▶ **Task to carry out**
Starting at the top line and ending at the last, restate the records exactly.

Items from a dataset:
*** Begin section ***

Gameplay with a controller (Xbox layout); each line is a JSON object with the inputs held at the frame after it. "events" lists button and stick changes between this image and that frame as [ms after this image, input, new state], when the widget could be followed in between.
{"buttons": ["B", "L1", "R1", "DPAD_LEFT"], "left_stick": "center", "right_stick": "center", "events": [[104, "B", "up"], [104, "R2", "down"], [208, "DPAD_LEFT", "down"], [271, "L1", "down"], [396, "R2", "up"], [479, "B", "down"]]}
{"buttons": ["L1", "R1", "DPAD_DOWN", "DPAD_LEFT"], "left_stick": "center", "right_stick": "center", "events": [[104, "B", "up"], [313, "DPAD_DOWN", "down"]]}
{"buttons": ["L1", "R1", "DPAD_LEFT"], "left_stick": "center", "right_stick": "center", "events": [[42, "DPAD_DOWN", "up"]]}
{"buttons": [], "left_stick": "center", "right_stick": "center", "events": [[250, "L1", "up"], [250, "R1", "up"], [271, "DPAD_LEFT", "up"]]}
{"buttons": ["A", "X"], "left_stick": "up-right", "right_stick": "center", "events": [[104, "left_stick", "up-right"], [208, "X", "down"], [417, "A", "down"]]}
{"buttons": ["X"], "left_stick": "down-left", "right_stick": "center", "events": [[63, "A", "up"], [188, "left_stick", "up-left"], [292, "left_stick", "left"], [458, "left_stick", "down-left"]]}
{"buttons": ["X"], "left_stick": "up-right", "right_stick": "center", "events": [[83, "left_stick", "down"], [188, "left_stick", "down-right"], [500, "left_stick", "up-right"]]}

*** End section ***

▶ **Answer section**
Gameplay with a controller (Xbox layout); each line is a JSON object with the inputs held at the frame after it. "events" lists button and stick changes between this image and that frame as [ms after this image, input, new state], when the widget could be followed in between.
{"buttons": ["B", "L1", "R1", "DPAD_LEFT"], "left_stick": "center", "right_stick": "center", "events": [[104, "B", "up"], [104, "R2", "down"], [208, "DPAD_LEFT", "down"], [271, "L1", "down"], [396, "R2", "up"], [479, "B", "down"]]}
{"buttons": ["L1", "R1", "DPAD_DOWN", "DPAD_LEFT"], "left_stick": "center", "right_stick": "center", "events": [[104, "B", "up"], [313, "DPAD_DOWN", "down"]]}
{"buttons": ["L1", "R1", "DPAD_LEFT"], "left_stick": "center", "right_stick": "center", "events": [[42, "DPAD_DOWN", "up"]]}
{"buttons": [], "left_stick": "center", "right_stick": "center", "events": [[250, "L1", "up"], [250, "R1", "up"], [271, "DPAD_LEFT", "up"]]}
{"buttons": ["A", "X"], "left_stick": "up-right", "right_stick": "center", "events": [[104, "left_stick", "up-right"], [208, "X", "down"], [417, "A", "down"]]}
{"buttons": ["X"], "left_stick": "down-left", "right_stick": "center", "events": [[63, "A", "up"], [188, "left_stick", "up-left"], [292, "left_stick", "left"], [458, "left_stick", "down-left"]]}
{"buttons": ["X"], "left_stick": "up-right", "right_stick": "center", "events": [[83, "left_stick", "down"], [188, "left_stick", "down-right"], [500, "left_stick", "up-right"]]}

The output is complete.